▸ Stored items from a collection:
▶

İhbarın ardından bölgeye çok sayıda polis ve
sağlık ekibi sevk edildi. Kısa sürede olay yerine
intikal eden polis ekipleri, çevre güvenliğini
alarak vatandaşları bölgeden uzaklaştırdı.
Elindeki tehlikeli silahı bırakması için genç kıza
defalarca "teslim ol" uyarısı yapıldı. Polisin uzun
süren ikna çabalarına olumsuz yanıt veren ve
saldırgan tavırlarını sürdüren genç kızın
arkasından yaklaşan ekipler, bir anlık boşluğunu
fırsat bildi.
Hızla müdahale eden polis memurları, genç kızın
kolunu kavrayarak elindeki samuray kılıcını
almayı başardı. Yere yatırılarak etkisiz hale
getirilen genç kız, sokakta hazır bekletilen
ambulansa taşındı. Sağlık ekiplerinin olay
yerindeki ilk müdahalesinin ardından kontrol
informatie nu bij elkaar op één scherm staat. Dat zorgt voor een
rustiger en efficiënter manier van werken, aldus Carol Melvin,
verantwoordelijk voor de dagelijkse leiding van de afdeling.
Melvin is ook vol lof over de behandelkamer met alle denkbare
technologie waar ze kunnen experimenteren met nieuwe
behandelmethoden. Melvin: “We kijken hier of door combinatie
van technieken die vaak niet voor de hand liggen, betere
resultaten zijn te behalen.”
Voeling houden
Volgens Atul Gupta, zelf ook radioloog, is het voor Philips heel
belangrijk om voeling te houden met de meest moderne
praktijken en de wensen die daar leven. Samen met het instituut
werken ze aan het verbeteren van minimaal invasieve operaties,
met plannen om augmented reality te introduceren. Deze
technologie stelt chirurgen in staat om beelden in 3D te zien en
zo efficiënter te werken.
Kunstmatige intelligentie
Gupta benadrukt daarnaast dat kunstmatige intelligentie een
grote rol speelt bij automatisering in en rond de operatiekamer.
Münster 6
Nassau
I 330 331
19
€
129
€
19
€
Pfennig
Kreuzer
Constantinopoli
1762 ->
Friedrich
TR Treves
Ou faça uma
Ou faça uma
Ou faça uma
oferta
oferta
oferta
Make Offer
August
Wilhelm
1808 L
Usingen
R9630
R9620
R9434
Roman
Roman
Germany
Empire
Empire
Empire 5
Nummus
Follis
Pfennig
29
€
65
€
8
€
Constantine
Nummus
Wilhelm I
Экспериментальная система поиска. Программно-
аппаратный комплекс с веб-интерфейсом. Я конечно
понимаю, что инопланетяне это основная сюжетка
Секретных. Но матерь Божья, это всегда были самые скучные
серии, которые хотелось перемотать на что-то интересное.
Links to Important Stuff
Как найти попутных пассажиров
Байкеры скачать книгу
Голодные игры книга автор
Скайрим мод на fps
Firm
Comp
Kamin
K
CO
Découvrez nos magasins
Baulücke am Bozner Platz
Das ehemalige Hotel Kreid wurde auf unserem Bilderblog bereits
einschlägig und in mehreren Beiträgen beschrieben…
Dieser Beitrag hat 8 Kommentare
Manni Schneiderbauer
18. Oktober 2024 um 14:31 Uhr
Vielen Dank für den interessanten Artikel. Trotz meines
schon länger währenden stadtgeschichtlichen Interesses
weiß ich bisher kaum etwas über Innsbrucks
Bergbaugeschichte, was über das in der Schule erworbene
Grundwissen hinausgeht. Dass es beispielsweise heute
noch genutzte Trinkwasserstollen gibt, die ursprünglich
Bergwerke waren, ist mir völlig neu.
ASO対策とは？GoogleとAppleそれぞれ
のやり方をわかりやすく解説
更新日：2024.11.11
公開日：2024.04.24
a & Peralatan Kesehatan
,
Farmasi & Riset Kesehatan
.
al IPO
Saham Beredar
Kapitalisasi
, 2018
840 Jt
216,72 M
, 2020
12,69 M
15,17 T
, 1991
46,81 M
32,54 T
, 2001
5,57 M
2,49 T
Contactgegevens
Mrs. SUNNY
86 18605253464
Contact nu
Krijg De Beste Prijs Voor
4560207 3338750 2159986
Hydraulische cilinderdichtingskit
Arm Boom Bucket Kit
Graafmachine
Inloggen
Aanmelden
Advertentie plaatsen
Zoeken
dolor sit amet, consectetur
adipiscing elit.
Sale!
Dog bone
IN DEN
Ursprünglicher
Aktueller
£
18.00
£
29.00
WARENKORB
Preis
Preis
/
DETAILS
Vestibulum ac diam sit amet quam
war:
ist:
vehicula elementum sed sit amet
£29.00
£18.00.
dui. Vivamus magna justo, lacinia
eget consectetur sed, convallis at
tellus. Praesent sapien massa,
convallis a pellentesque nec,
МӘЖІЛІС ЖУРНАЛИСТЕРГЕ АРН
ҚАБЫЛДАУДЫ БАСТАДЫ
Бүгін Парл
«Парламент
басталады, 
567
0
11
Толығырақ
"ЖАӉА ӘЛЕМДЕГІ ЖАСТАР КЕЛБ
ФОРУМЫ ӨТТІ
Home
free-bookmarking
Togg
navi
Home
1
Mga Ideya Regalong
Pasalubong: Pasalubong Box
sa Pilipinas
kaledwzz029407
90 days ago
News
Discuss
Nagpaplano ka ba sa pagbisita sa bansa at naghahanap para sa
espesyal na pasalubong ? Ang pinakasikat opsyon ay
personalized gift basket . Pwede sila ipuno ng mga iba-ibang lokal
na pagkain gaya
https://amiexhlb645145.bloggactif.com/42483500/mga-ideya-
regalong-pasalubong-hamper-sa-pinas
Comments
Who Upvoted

◀

▸ YOUR OBJECTIVE: For this exercise, transcribe all the records exactly.

▸ EXERCISE SOLUTION:
İhbarın ardından bölgeye çok sayıda polis ve
sağlık ekibi sevk edildi. Kısa sürede olay yerine
intikal eden polis ekipleri, çevre güvenliğini
alarak vatandaşları bölgeden uzaklaştırdı.
Elindeki tehlikeli silahı bırakması için genç kıza
defalarca "teslim ol" uyarısı yapıldı. Polisin uzun
süren ikna çabalarına olumsuz yanıt veren ve
saldırgan tavırlarını sürdüren genç kızın
arkasından yaklaşan ekipler, bir anlık boşluğunu
fırsat bildi.
Hızla müdahale eden polis memurları, genç kızın
kolunu kavrayarak elindeki samuray kılıcını
almayı başardı. Yere yatırılarak etkisiz hale
getirilen genç kız, sokakta hazır bekletilen
ambulansa taşındı. Sağlık ekiplerinin olay
yerindeki ilk müdahalesinin ardından kontrol
informatie nu bij elkaar op één scherm staat. Dat zorgt voor een
rustiger en efficiënter manier van werken, aldus Carol Melvin,
verantwoordelijk voor de dagelijkse leiding van de afdeling.
Melvin is ook vol lof over de behandelkamer met alle denkbare
technologie waar ze kunnen experimenteren met nieuwe
behandelmethoden. Melvin: “We kijken hier of door combinatie
van technieken die vaak niet voor de hand liggen, betere
resultaten zijn te behalen.”
Voeling houden
Volgens Atul Gupta, zelf ook radioloog, is het voor Philips heel
belangrijk om voeling te houden met de meest moderne
praktijken en de wensen die daar leven. Samen met het instituut
werken ze aan het verbeteren van minimaal invasieve operaties,
met plannen om augmented reality te introduceren. Deze
technologie stelt chirurgen in staat om beelden in 3D te zien en
zo efficiënter te werken.
Kunstmatige intelligentie
Gupta benadrukt daarnaast dat kunstmatige intelligentie een
grote rol speelt bij automatisering in en rond de operatiekamer.
Münster 6
Nassau
I 330 331
19
€
129
€
19
€
Pfennig
Kreuzer
Constantinopoli
1762 ->
Friedrich
TR Treves
Ou faça uma
Ou faça uma
Ou faça uma
oferta
oferta
oferta
Make Offer
August
Wilhelm
1808 L
Usingen
R9630
R9620
R9434
Roman
Roman
Germany
Empire
Empire
Empire 5
Nummus
Follis
Pfennig
29
€
65
€
8
€
Constantine
Nummus
Wilhelm I
Экспериментальная система поиска. Программно-
аппаратный комплекс с веб-интерфейсом. Я конечно
понимаю, что инопланетяне это основная сюжетка
Секретных. Но матерь Божья, это всегда были самые скучные
серии, которые хотелось перемотать на что-то интересное.
Links to Important Stuff
Как найти попутных пассажиров
Байкеры скачать книгу
Голодные игры книга автор
Скайрим мод на fps
Firm
Comp
Kamin
K
CO
Découvrez nos magasins
Baulücke am Bozner Platz
Das ehemalige Hotel Kreid wurde auf unserem Bilderblog bereits
einschlägig und in mehreren Beiträgen beschrieben…
Dieser Beitrag hat 8 Kommentare
Manni Schneiderbauer
18. Oktober 2024 um 14:31 Uhr
Vielen Dank für den interessanten Artikel. Trotz meines
schon länger währenden stadtgeschichtlichen Interesses
weiß ich bisher kaum etwas über Innsbrucks
Bergbaugeschichte, was über das in der Schule erworbene
Grundwissen hinausgeht. Dass es beispielsweise heute
noch genutzte Trinkwasserstollen gibt, die ursprünglich
Bergwerke waren, ist mir völlig neu.
ASO対策とは？GoogleとAppleそれぞれ
のやり方をわかりやすく解説
更新日：2024.11.11
公開日：2024.04.24
a & Peralatan Kesehatan
,
Farmasi & Riset Kesehatan
.
al IPO
Saham Beredar
Kapitalisasi
, 2018
840 Jt
216,72 M
, 2020
12,69 M
15,17 T
, 1991
46,81 M
32,54 T
, 2001
5,57 M
2,49 T
Contactgegevens
Mrs. SUNNY
86 18605253464
Contact nu
Krijg De Beste Prijs Voor
4560207 3338750 2159986
Hydraulische cilinderdichtingskit
Arm Boom Bucket Kit
Graafmachine
Inloggen
Aanmelden
Advertentie plaatsen
Zoeken
dolor sit amet, consectetur
adipiscing elit.
Sale!
Dog bone
IN DEN
Ursprünglicher
Aktueller
£
18.00
£
29.00
WARENKORB
Preis
Preis
/
DETAILS
Vestibulum ac diam sit amet quam
war:
ist:
vehicula elementum sed sit amet
£29.00
£18.00.
dui. Vivamus magna justo, lacinia
eget consectetur sed, convallis at
tellus. Praesent sapien massa,
convallis a pellentesque nec,
МӘЖІЛІС ЖУРНАЛИСТЕРГЕ АРН
ҚАБЫЛДАУДЫ БАСТАДЫ
Бүгін Парл
«Парламент
басталады, 
567
0
11
Толығырақ
"ЖАӉА ӘЛЕМДЕГІ ЖАСТАР КЕЛБ
ФОРУМЫ ӨТТІ
Home
free-bookmarking
Togg
navi
Home
1
Mga Ideya Regalong
Pasalubong: Pasalubong Box
sa Pilipinas
kaledwzz029407
90 days ago
News
Discuss
Nagpaplano ka ba sa pagbisita sa bansa at naghahanap para sa
espesyal na pasalubong ? Ang pinakasikat opsyon ay
personalized gift basket . Pwede sila ipuno ng mga iba-ibang lokal
na pagkain gaya
https://amiexhlb645145.bloggactif.com/42483500/mga-ideya-
regalong-pasalubong-hamper-sa-pinas
Comments
Who Upvoted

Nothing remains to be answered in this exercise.